Book offers guided path from clutter to joy

“The Life-Changing Magic of Tidying Up,” by Marie Kondo, Ten Speed Press. (Associated Press)
Katherine Roth Associated Press

If you haven’t communed with your socks lately, thanked your shoes for their hard work or bowed (at least mentally) to your home in appreciation, maybe it’s time to consider it.

“It is very natural for me to say thank you to the goods that support us,” says Marie Kondo, whose method of lovingly connecting with belongings that “spark joy” and bidding a fond but firm farewell to the rest is popular in Japan and now catching on elsewhere.

Kondo’s book, “The Life-Changing Magic of Tidying Up: The Japanese Art of Decluttering and Organizing,” is a best-seller in Japan, Germany and Britain and has recently been published in the United States. Kondo has been the subject of a movie in Japan, and the waiting list for her services, once three months long, is now so extensive that she has temporarily stopped accepting more clients.

Her “KonMarie Method,” as she calls it in the diminutive and illustration-free volume, encourages a rapid, dramatic and transformative one-time organizing event – completed methodically and lovingly in no more than six months. It’s not an ongoing battle against clutter.

Kondo sees “tidying” as a cheerful conversation in which anything that doesn’t “spark joy” is to be touched, thanked and ceremonially sent on its way toward a better life elsewhere, where it can discover a more appreciative owner.

The result can be life-changing, she says. Clients suddenly find themselves surrounded entirely by things that provide clarity, unencumbered by belongings that carry past baggage (unwanted gifts, clothes that no longer fit) or anxieties about the future (does anyone need more cotton swabs than there are days of the year?). Even her book, she says, should be quickly discarded when it’s no longer needed.

Part of what makes her method unusually speedy is that instead of de-cluttering room by room, she tackles a household by subject, starting with what’s easiest to part with. So, all the clothes, then all the books, then documents, then miscellany and, last and most difficult, photos and mementos.
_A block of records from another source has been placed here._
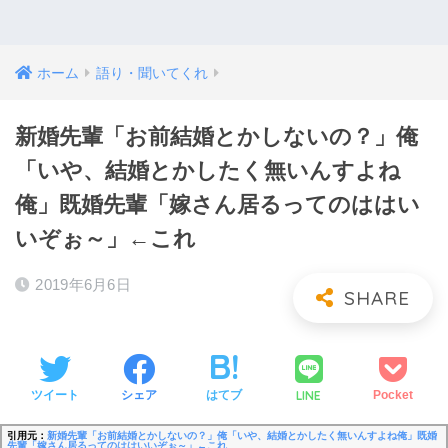
ホーム
語り・聞いてくれ
新婚先輩「お前結婚とかしないの？」俺
「いや、結婚とかしたく無いんすよね
俺」既婚先輩「嫁さん居るってのははい
いぞぉ～」←これ
2019年6月6日
LINE
ツイート
シェア
はてブ
Pocket
引用元：
新婚先輩「お前結婚とかしないの？」俺「いや、結婚とかしたく無いんすよね俺」既婚
先輩「嫁さん居るってのははいいぞぉ～」←これ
Instead of deciding what to discard, she says, the focus should be on what to keep: which few things spark sufficient joy or are truly necessary.

After joyfully relegating mountains of unneeded or unloved belongings to the trash or charity, she then turns to organizing what’s left.
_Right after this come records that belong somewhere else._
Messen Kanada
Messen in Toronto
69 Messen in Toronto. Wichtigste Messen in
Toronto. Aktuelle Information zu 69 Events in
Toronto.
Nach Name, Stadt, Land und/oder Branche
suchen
The key, she says, is storing things mostly in drawers, arranged so that everything can be seen at a glance and nothing is stacked, a practice decidedly unkind to items at the bottom.

So T-shirts and socks (the ones you’ve kept because they make you happy) are rolled and beautifully arranged like sushi in a bento box.

Closets are meticulously arranged.

Papers and documents – there won’t be many since few are truly necessary and they generally hold so little joy – are filed and not stacked.

After years of work at a Shinto shrine, Kondo realized her calling as a professional consultant on attaining the joy of minimalism.

“The inside of a house or apartment after de-cluttering has much in common with a Shinto shrine … a place where there are no unnecessary things, and our thoughts become clear. It is the place where we appreciate all the things that support us,” she says. “It is where we review and rethink about ourselves.”